═════ TEXTO PROPORCIONADO ═════

Dance Dance Dance!

Nunca se me ha dado bien el baile. Lo he intentado muchas veces.

Con los bailes de salón en varias ocasiones y con la danza del vientre cuando estaba embarazada, que no se me dio tan mal como los anteriores porque la fuerza de la gravedad me empujaba con algo más de gracia sobre el suelo. Además, curiosamente las curvas generosas compensaban y disimulaban con creces la total carencia de movilidad en cintura, cadera y miembros inferiores. Pero quitando esa honrosa excepción y considerándolo un efecto positivo de la gestación, nunca seré una Shakira desatada ni tan siquiera una Belén Esteban en sus mejores días en «Mira quién baila».

═════

■ **EJERCICIO BREVE A**:
En el texto sobre el baile, ¿qué danza se practicó durante el embarazo?
■ **EJERCICIO BREVE B**:
Retoma el texto sobre el baile justo donde se detiene, por favor.
Los registros proceden de otra fuente distinta.

═════ INFORMACIÓN EXTRAÍDA ═════

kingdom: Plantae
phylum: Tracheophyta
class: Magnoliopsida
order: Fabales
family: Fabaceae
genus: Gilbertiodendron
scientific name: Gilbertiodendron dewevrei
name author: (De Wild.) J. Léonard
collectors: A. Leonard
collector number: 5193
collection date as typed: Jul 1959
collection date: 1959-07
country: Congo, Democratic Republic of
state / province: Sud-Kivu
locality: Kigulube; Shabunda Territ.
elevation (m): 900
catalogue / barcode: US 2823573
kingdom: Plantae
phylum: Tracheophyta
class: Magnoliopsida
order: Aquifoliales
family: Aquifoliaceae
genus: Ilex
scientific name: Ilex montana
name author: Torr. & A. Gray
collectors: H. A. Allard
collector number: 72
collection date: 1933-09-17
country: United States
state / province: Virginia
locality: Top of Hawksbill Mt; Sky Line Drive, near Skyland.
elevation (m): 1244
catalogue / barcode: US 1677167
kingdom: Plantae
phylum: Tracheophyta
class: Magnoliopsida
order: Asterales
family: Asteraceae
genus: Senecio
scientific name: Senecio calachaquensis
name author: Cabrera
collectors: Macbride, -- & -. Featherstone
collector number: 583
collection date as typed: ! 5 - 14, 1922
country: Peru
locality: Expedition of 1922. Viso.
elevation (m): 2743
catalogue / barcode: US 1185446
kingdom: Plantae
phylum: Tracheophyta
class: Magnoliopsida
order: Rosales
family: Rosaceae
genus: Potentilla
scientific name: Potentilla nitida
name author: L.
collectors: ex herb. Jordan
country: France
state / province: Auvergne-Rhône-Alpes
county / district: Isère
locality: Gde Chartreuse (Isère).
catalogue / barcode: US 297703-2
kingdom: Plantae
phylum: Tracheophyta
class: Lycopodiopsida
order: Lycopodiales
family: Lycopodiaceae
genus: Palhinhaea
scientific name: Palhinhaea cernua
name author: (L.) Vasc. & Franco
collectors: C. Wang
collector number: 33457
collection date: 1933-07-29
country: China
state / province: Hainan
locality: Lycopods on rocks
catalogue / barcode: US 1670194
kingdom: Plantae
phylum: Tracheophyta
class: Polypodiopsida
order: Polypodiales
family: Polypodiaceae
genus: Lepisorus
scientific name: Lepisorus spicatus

═════

■ **RESPUESTA DEL EJERCICIO A**:
La danza del vientre.

■ **RESPUESTA DEL EJERCICIO B**:
Siempre he tenido dos pies izquierdos, y a no saber diferenciar uno del otro en lo que a baile se refería, en la pre-adolescencia se sumo una recurrente e intensiva timidez propia de la edad y del «pavismo» del momento. Así que ante cualquier oportunidad de movimiento físico unido a música (veánse: bodas, comuniones, pachangas, fiestas del pueblo y demás ocasiones alcohólico-festivas en las que señoras bajitas y regordetas bailan descalzas «Paquito el chocolatero» y señores de mofletes rojos, camisas a media abrir y corbata anudada en torno a la calva arriman cebolleta a todo lo que lleva refajo) me ataba a mí misma a la silla, mutando en una versión juvenil de la difunta madre del Rey, en sus últimos tiempos, dispuesta a luchar incluso con mi vida para no tener que pisar la pista junto a toda esa panda de alterados danzantes.

Recuerdo que mi madre sufría mucho por mi falta de iniciativa socializadora en aquellos momentos, la pobre. Debía pensar, ahora lo veo y ya lo siento, que, a pesar de sus muchos esfuerzos y renuncias, de haber dejado su carrera profesional a un lado para tenernos, de toda una vida dedicada a ser buena esposa y buena madre, y de educarnos en un colegio de los buenos, con la pequeña le había salido una hija media lela o lela entera, de la que ni siquiera en esos actos de regocijo familiar encontraba motivo para presumir. Vamos, una frustración con patas, al menos en lo que a festejos se trataba, que luego yo a mi madre le di también buenos momentos.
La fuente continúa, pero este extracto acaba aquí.